Last July marked five years since Sandman’s untimely passing, and his close friends and musical companions Billy Conway and Dana Colley — who, in 2000, marked Sandman’s death with the Morphine’s posthumous The Night — now come forward to help pay homage to Mark’s life with Sandbox. A ceaseless collaborator and constant creator of new music, Mark spent his life finding new partners with whom to create music of meaning. Mostly in the Boston bars he haunted, Sandman found friends first and then turned them into bandmates whose trials by fire were on weekly display at Cambridge’s famous Plough and Stars and the Middle East. With names like Hipnosonic, Candy Bar, Treat Her Orange, and Super Group, along with the well-known Treat Her Right, the better-known Morphine, and the best-named Pale Bros., Sandman left behind an incredible testament to one man’s insistence on finding what is good in music.

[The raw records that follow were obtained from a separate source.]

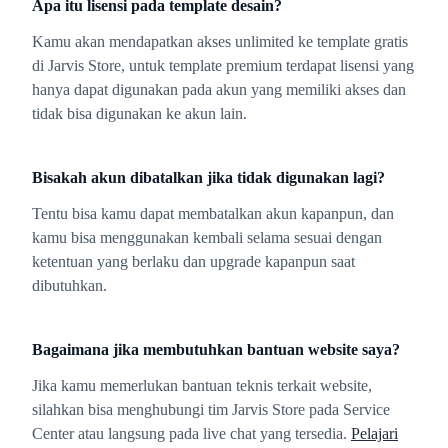
Apa itu lisensi pada template desain?
Kamu akan mendapatkan akses unlimited ke template gratis
di Jarvis Store, untuk template premium terdapat lisensi yang
hanya dapat digunakan pada akun yang memiliki akses dan
tidak bisa digunakan ke akun lain.
Bisakah akun dibatalkan jika tidak digunakan lagi?
Tentu bisa kamu dapat membatalkan akun kapanpun, dan
kamu bisa menggunakan kembali selama sesuai dengan
ketentuan yang berlaku dan upgrade kapanpun saat
dibutuhkan.
Bagaimana jika membutuhkan bantuan website saya?
Jika kamu memerlukan bantuan teknis terkait website,
silahkan bisa menghubungi tim Jarvis Store pada Service
Center atau langsung pada live chat yang tersedia.
Pelajari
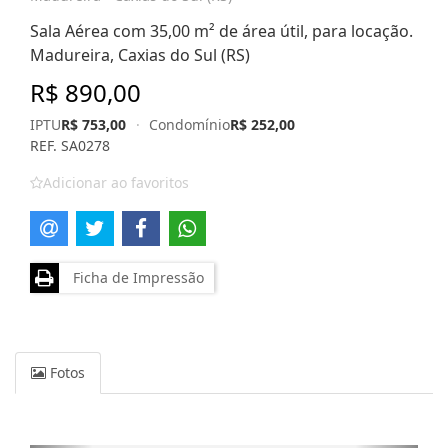
Sala Aérea com 35,00 m² de área útil, para locação.
Madureira, Caxias do Sul (RS)
R$ 890,00
IPTU
R$ 753,00
·
Condomínio
R$ 252,00
REF. SA0278
Adicionar ao favoritos
Ficha de Impressão
Fotos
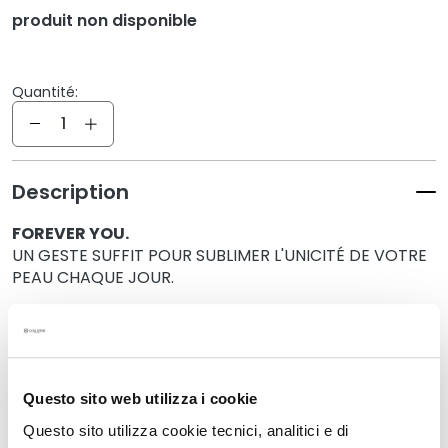
q
produit non disponible
u
e
s
Quantité:
N
Quantité
e
t
t
Description
o
y
FOREVER YOU.
a
UN GESTE SUFFIT POUR SUBLIMER L'UNICITÉ DE VOTRE
n
PEAU CHAQUE JOUR.
t
s
grâce à:
e
• Idroattiva+ Crème-Gel Hydratation Fraîche 50ml
t
• Gel Scrub Douceur Visage 100ml
d
Questo sito web utilizza i cookie
e
Détails
m
Questo sito utilizza cookie tecnici, analitici e di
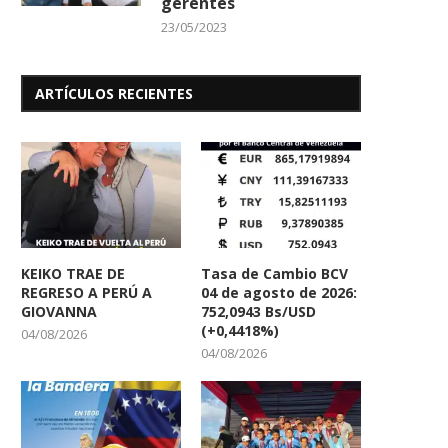
gerentes
23/05/2023
ARTÍCULOS RECIENTES
KEIKO TRAE DE
Tasa de Cambio BCV
REGRESO A PERÚ A
04 de agosto de 2026:
GIOVANNA
752,0943 Bs/USD
(+0,4418%)
04/08/2026
04/08/2026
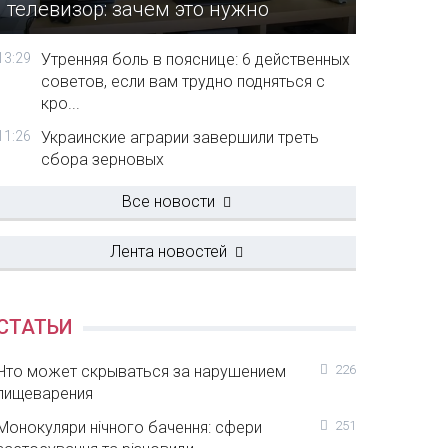
телевизор: зачем это нужно
13:29
Утренняя боль в пояснице: 6 действенных
советов, если вам трудно подняться с
кро...
11:26
Украинские аграрии завершили треть
сбора зерновых
Все новости
Лента новостей
СТАТЬИ
Что может скрываться за нарушением
226
пищеварения
Монокуляри нічного бачення: сфери
251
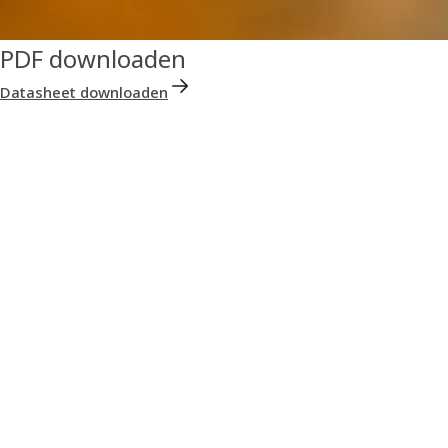
PDF downloaden
Datasheet downloaden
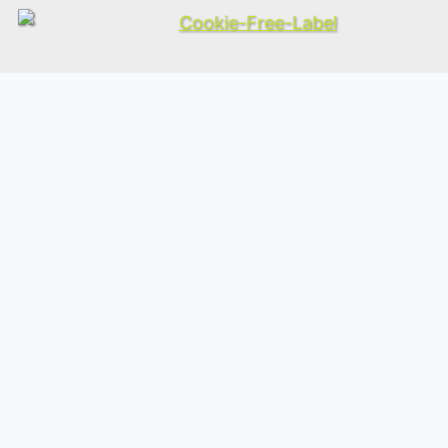
Kontakt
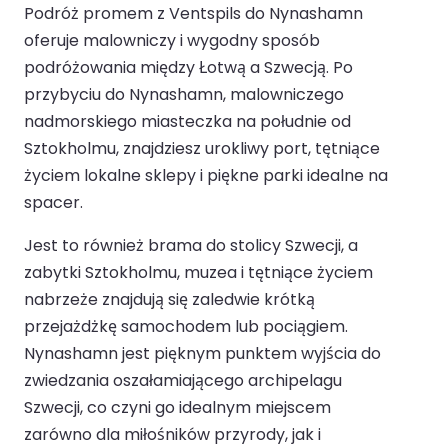
Podróż promem z Ventspils do Nynashamn
oferuje malowniczy i wygodny sposób
podróżowania między Łotwą a Szwecją. Po
przybyciu do Nynashamn, malowniczego
nadmorskiego miasteczka na południe od
Sztokholmu, znajdziesz urokliwy port, tętniące
życiem lokalne sklepy i piękne parki idealne na
spacer.
Jest to również brama do stolicy Szwecji, a
zabytki Sztokholmu, muzea i tętniące życiem
nabrzeże znajdują się zaledwie krótką
przejażdżkę samochodem lub pociągiem.
Nynashamn jest pięknym punktem wyjścia do
zwiedzania oszałamiającego archipelagu
Szwecji, co czyni go idealnym miejscem
zarówno dla miłośników przyrody, jak i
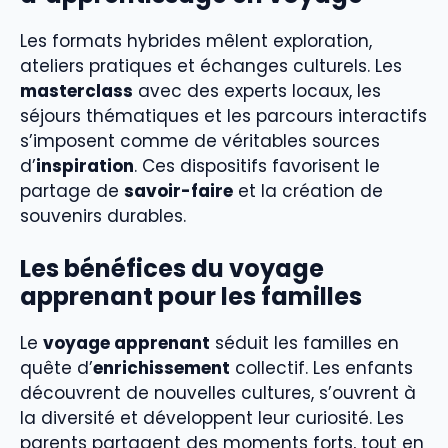
Les formats hybrides mêlent exploration,
ateliers pratiques et échanges culturels. Les
masterclass
avec des experts locaux, les
séjours thématiques et les parcours interactifs
s’imposent comme de véritables sources
d’
inspiration
. Ces dispositifs favorisent le
partage de
savoir-faire
et la création de
souvenirs durables.
Les bénéfices du voyage
apprenant pour les familles
Le
voyage apprenant
séduit les familles en
quête d’
enrichissement
collectif. Les enfants
découvrent de nouvelles cultures, s’ouvrent à
la diversité et développent leur curiosité. Les
parents partagent des moments forts, tout en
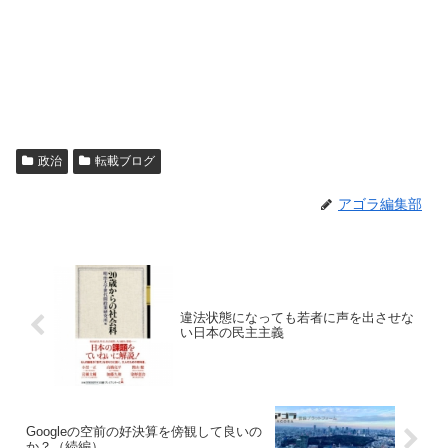
政治
転載ブログ
アゴラ編集部
違法状態になっても若者に声を出させな
い日本の民主主義
Googleの空前の好決算を傍観して良いの
か？（続編）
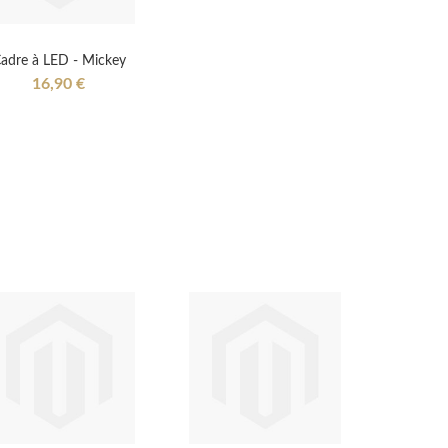
adre à LED - Mickey
16,90 €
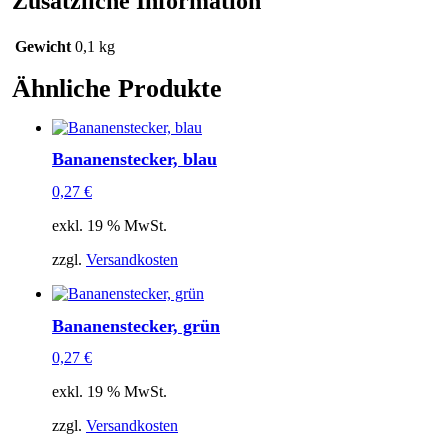
Zusätzliche Information
Gewicht
0,1 kg
Ähnliche Produkte
Bananenstecker, blau
0,27
€
exkl. 19 % MwSt.
zzgl.
Versandkosten
Bananenstecker, grün
0,27
€
exkl. 19 % MwSt.
zzgl.
Versandkosten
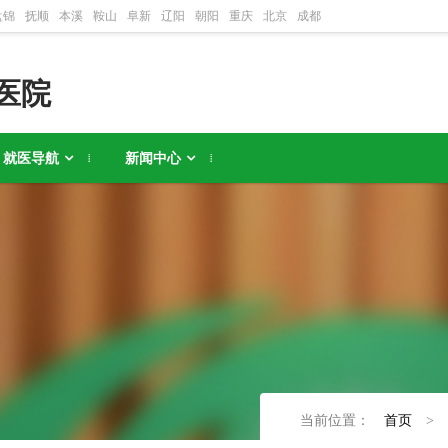
盘锦
抚顺
本溪
鞍山
阜新
辽阳
朝阳
重庆
北京
成都
医院
就医导航
新闻中心
当前位置：
首页
>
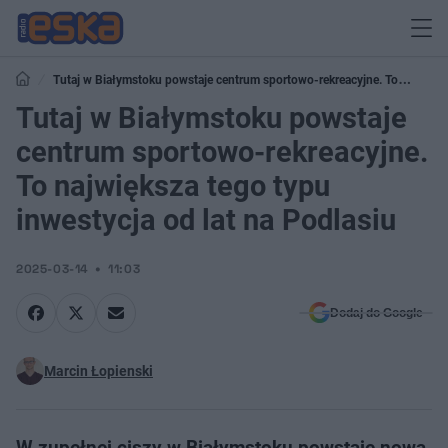
Tutaj w Białymstoku powstaje centrum sportowo-rekreacyjne. To
największa tego typu inwestycja od lat na Podlasiu
Tutaj w Białymstoku powstaje
centrum sportowo-rekreacyjne.
To największa tego typu
inwestycja od lat na Podlasiu
2025-03-14
11:03
Dodaj do Google
Marcin Łopienski
W zupełnej ciszy w Białymstoku powstaje nowa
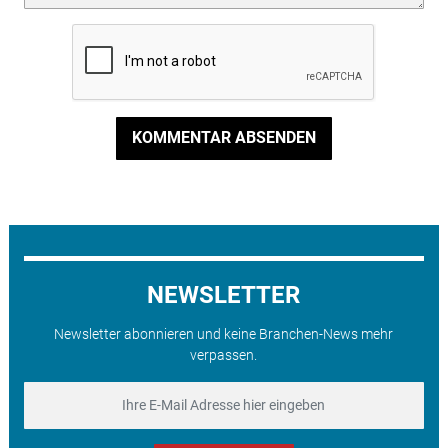
KOMMENTAR ABSENDEN
NEWSLETTER
Newsletter abonnieren und keine Branchen-News mehr
verpassen.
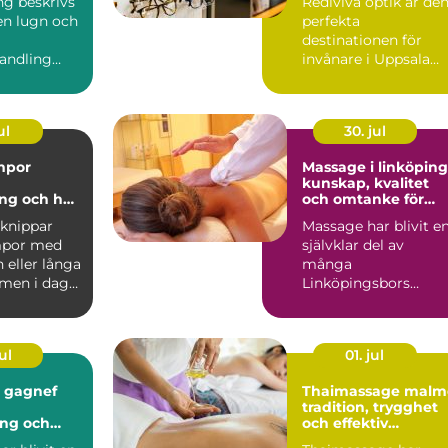
ing beskrivs
Rediviva optik är de
en lugn och
perfekta
destinationen för
andling
invånare i Uppsala
ar kroppens
som söker k...
åg...
ul
30. jul
mpor
Massage i linköping
kunskap, kvalitet
ng och hur
och omtanke för
rätt
kropp och sinne
knippar
Massage har blivit e
mpor med
självklar del av
 eller långa
många
 men i dag
Linköpingsbors
vardagligt
vardag. Många söker
hjälp för spända axl...
ul
01. jul
i gagnef
Thaimassage malm
tradition, trygghet
ing och
och effektiv
älsa
återhämtning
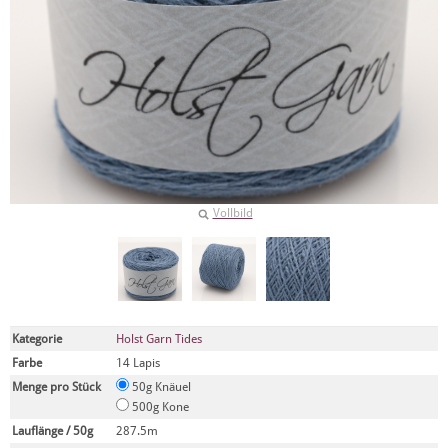
Vollbild
Kategorie
Holst Garn Tides
Farbe
14 Lapis
Menge pro Stück
50g Knäuel
500g Kone
Lauflänge / 50g
287.5m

That dedication, that inspiration, and Sandman’s singular talent are what make Sandbox such a strong success. Unlike so many records rushed out in the wake of an artist’s untimely passing, this two-disc set (packaged with a wonderful DVD that includes the above-quoted interview from Galician TV) is hardly a pastiche of half-baked, undercooked songs: Sandbox holds up as a complete album to anything ever bearing Sandman’s name released in his lifetime. While there are certainly a few weak tracks (a rambling post-kidnapping confession of a war correspondent entitled “Middle East” takes that prize here), they are mostly buried at the end of the package (not unlike the lesser “Free Love” and “Hanging On a Curtain”, put near the close of classic Morphine records). For the most part, from start to finish, this thoughtful collage of Mark’s material comes off as incredibly cohesive and entirely moving.

As the subtitle suggests, this collection is to be understood as “The Music of Mark Sandman”. While band names and bandmates are given credit, it is as an entirety, and not track-by-track. The result prevents the listener from hacking the material up into segments of time and space, instead allowing the music to be heard more fluently. A clearly later track “I Can Do That” juxtaposes nicely with “Tomorrow” which, to my ear at least, seems to be earlier material. (Even in death, Sandman keeps us guessing.) The low-rock sounds made famous by Morphine flow into guitar-driven material which sounds, surprisingly, rather trebly. Despite making his name playing a two-string slide bass in a band that was all about baritone, Sandman — who claimed guitar was his favorite instrument, just not the right one for Morphine — masters a variety of sounds and tones in the 31 varieties scooped into Sandbox.

Women — losing them, gaining them, and the time spent in between — are the focus of the songs on the set. Like all Sandman’s other material (and as promised above in Spanish), here each song is given its own life. “Bathtub” contains not only the reflections of the singer while sitting there soaking, but also captures the feel of an echo-filled, tiled chamber. A song about bragging, “I Can Do That”, uses the music to prove the singer’s bravado; ethereal harmonics create the dreamy soundscape for an “Imaginary Song”. And as for women, they’re all over the place: shaking things up like “Mona’s Sister”, breaking things up like “Doreen”, and wreaking divine vengeance in “Goddess”. Mark’s muse remains unchanged.

“I spent all day yesterday / Watching the grass grow / And what I learned is / The grass really grows slow” makes it seem as if Sandman thought life laid out endlessly before him. “Have patience / Give it just a little time / And everything will work out fine” is a cruel and ironic epitaph to leave the posthumous lips of a good man gone too soon. But perhaps Sandman’s message, like his music, is the healing balm that now, after time, comes to remind us that while life is not fair, it is life nonetheless. It is life to make our own, whether learning from the growing grass, making magic with dear friends, or fulfilling the heights of potential within. If life is short, but life is full, the rewards remain. At the very least, from the terse and oblique symbolism that is now Mark Sandman’s life, that is the message I can construct today.